The quests in Eregion are also refreshing in that they are abundant and, in the main, soloable. There’s plenty of debate to be had as to whether copious solo content is a Good Thing or a Bad Thing, whether it marks an inevitable progression of MMOs into ‘playing alone with others’ or is a reflection of the realities of this thing called Real Life, and the restrictions of duty and opportunity that it presents when trying to commit to a virtual life in a virtual world. When all is said and done, however, it is nice to be able to sit down and adventure through the world of Middle Earth without having to stand around and suffer the trials and tribulations of forming a pick-up fellowship, the likes of which would make the Fellowship of the Ring blush with embarrassment for ever having thought that they had a hard time getting their group going. Not only are there plentiful quests and many soloable ones thereof, but many of the solo quests still present an engaging challenge for a player taking them on (when close to the appropriate level) since many of them require you to fight a signature mob, which although achievable by almost any player, can often be a close run thing requiring the strategic use of powerful abilities with lengthy cool-downs and potions. For those of us who aren’t running a twinked-out uber class, at least.
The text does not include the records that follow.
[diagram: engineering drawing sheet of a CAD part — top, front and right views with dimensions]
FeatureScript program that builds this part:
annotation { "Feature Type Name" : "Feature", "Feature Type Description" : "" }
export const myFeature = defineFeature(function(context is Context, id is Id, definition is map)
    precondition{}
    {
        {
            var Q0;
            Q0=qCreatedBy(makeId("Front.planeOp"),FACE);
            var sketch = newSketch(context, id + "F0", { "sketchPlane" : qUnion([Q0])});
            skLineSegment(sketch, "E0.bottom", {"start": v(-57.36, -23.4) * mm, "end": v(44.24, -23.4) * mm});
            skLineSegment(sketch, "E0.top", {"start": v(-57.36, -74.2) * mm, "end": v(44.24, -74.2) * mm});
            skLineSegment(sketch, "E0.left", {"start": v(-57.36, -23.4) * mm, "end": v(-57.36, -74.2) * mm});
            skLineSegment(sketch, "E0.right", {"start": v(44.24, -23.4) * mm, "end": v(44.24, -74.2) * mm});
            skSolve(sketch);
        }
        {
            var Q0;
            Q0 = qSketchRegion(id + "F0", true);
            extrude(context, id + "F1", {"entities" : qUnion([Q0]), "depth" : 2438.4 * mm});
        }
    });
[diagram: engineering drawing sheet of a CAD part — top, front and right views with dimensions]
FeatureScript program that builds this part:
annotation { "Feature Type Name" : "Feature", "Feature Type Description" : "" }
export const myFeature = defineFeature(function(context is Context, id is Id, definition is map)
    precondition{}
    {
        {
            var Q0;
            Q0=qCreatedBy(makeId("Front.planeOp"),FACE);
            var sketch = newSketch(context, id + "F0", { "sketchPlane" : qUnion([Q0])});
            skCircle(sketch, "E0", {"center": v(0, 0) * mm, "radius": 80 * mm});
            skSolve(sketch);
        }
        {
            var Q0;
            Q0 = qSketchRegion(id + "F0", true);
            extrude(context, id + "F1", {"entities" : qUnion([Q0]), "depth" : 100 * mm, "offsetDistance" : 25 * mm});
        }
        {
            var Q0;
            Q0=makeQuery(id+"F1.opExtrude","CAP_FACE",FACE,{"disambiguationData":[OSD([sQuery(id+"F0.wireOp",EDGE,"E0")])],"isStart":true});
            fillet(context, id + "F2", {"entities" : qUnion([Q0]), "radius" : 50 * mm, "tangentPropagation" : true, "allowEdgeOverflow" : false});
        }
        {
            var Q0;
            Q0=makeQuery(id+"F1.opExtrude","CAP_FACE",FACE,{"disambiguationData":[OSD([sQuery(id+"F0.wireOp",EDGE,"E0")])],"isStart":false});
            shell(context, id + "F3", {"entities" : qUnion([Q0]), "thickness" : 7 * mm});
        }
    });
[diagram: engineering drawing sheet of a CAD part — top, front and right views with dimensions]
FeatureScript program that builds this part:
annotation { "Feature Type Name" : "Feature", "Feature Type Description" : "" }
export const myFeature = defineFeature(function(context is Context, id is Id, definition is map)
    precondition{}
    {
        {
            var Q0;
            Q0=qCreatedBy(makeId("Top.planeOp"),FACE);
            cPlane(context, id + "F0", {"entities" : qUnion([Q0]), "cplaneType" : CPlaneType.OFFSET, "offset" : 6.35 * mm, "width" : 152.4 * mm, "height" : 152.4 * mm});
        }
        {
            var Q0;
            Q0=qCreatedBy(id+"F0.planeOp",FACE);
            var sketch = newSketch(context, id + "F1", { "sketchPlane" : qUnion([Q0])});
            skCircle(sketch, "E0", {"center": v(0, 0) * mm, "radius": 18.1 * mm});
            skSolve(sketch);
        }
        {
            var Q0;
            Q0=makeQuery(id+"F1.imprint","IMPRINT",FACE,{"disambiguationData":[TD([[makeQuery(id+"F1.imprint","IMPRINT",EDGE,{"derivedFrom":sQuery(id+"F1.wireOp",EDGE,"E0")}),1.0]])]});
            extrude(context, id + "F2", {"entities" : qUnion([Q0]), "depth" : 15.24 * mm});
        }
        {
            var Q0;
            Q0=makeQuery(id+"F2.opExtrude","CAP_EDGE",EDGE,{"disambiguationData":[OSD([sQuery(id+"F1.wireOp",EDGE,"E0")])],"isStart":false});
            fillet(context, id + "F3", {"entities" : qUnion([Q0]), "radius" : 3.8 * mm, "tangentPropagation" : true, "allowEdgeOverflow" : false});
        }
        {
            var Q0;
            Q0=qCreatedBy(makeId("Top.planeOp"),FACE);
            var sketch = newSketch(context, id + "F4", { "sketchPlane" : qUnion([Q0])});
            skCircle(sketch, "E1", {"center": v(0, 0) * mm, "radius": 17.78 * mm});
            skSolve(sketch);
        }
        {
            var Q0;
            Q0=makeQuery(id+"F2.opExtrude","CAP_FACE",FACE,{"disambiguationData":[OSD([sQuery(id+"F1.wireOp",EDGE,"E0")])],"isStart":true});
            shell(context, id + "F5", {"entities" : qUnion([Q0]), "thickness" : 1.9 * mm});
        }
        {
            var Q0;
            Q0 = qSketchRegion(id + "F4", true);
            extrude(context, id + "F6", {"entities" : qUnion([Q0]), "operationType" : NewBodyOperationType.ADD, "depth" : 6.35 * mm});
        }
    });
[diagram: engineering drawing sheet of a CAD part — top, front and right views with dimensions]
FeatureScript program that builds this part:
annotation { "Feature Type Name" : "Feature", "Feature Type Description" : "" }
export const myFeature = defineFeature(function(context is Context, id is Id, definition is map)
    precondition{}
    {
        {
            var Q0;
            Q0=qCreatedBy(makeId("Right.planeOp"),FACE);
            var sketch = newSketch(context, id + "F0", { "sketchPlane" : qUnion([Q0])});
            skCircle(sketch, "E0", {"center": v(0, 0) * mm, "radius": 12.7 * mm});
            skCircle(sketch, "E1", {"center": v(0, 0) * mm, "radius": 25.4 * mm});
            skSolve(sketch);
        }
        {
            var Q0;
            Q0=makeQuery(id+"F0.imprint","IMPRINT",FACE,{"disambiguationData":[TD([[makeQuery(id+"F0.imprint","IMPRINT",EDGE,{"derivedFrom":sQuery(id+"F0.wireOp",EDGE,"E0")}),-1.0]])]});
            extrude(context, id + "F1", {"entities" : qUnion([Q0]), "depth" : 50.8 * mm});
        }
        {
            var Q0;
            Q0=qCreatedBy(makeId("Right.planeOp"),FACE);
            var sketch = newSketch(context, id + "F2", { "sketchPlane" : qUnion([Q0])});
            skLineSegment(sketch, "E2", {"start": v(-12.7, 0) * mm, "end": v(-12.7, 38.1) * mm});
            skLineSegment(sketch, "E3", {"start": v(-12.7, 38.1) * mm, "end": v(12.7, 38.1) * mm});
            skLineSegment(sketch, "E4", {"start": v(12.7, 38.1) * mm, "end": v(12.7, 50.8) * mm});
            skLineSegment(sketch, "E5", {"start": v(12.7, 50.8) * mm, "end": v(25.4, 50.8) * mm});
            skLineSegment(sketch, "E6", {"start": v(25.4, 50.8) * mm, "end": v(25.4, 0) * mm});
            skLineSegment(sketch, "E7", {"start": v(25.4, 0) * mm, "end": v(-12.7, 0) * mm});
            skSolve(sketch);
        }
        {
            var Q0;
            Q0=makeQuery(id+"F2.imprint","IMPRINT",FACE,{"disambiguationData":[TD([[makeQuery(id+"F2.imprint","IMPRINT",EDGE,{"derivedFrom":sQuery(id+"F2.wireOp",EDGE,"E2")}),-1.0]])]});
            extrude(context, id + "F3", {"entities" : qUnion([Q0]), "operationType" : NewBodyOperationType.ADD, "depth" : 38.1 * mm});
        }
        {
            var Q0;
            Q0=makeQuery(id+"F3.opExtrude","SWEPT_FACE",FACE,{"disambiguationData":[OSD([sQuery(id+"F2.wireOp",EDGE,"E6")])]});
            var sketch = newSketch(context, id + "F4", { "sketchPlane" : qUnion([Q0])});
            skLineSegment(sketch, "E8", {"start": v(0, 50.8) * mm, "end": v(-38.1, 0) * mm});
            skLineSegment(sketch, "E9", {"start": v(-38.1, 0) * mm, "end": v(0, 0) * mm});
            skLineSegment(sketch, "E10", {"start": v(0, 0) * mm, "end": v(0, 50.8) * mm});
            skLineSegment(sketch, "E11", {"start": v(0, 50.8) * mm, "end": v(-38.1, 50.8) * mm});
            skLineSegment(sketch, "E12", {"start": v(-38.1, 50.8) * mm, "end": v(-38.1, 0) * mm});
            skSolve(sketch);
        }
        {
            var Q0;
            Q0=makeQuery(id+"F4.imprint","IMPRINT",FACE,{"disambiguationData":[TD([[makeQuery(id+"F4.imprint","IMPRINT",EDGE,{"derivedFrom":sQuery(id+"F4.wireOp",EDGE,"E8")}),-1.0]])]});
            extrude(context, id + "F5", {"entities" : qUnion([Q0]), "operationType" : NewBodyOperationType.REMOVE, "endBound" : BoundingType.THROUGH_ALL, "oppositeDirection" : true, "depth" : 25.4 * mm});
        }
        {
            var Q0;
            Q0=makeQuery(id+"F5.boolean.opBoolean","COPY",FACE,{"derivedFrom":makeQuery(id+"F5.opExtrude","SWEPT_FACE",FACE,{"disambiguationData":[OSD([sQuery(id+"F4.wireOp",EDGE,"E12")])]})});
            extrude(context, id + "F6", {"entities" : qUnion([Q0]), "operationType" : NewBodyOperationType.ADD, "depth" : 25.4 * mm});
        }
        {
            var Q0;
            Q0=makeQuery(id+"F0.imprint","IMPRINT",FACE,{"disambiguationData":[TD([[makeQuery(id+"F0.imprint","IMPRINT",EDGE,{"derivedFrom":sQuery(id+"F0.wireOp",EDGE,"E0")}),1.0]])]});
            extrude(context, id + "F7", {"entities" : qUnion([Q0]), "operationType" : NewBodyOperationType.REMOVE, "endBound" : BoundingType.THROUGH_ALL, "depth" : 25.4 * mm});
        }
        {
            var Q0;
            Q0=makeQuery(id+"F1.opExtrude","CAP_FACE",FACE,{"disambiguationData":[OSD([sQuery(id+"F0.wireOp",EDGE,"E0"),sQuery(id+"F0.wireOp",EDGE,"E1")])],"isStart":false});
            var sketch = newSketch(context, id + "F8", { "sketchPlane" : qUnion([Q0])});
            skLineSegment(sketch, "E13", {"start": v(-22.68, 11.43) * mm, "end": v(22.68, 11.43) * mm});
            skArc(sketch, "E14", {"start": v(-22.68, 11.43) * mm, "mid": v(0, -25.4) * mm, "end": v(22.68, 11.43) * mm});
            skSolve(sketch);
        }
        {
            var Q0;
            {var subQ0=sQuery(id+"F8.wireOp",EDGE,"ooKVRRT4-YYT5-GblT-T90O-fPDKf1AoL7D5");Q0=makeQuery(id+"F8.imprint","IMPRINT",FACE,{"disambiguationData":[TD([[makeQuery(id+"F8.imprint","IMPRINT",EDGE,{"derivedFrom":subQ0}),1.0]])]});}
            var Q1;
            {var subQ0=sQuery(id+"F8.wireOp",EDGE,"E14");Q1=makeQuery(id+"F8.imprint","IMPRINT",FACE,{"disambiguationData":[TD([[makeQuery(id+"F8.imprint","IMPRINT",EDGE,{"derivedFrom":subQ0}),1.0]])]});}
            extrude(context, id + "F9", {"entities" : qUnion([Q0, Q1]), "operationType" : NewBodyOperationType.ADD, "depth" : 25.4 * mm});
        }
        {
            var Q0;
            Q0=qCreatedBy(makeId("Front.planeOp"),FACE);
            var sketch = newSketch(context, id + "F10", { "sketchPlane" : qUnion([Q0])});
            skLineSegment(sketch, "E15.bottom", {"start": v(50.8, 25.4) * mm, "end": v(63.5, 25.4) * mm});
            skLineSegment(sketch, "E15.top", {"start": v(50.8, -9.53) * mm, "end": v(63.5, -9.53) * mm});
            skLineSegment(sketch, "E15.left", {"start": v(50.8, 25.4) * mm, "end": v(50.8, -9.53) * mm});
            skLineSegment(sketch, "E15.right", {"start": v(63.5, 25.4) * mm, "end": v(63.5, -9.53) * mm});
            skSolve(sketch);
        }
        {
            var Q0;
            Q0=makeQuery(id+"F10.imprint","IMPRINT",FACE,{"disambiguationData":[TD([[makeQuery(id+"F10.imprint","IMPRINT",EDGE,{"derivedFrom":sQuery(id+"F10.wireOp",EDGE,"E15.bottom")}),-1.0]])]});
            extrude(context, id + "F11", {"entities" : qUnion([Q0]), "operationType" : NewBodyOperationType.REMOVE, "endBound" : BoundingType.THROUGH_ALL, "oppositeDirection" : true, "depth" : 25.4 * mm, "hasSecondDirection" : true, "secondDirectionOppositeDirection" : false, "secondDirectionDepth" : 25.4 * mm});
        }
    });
Last but most certainly not least is the quest line that takes you through the events leading to the reopening of the Hollin Gate, that infamous entrance to the mines of Moria. It’s a nice little instanced area that prepares the player for their forthcoming adventures in Moria, gives generous XP, some splendid quest rewards (including your first legendary weapon) and teaches you how various new aspects of the game work, all the while involving you in the story of the attempted retaking of Moria by the dwarves. Sending your character away with their legendary weapon to gain some experience with it before finally returning you to the instance to face an Ancient Foe[TM] is a nice touch, as is the use of the Session Play mechanic to send you into the past to witness the fall of Moria, something which is only made available to you if you complete all the side quests in the Hollin Gate instance, which are well worth the effort simply for the reward of that experience, let alone the fact that they give excellent XP and rewards in and of themselves.

All in all Eregion is a breath of fresh air; you can tell it was a zone added later in the development of the game. It’s encouraging to see that Turbine have learnt from the, albeit understandable, ‘mistakes’ made in the initial release of the game, and have produced some outstanding content which takes their game’s strengths and builds upon them. It also provides a much needed buffer and refuge between the ever increasing oppression of the first book of content and the continuing dive into the depths of depression as the players enter the unknowable darkness under the Misty Mountains. I hope Turbine take a similar stance when they come to release the recently announced Mirkwood content, and provide a soothing respite from the pain, toil, and privation that comes with the continuous battle against the forces of the Dark Lord of Mordor. It’s nice to have that light in the darkness, that small beacon of hope, a place where players can relax for a while and let the waves of happy content wash over them.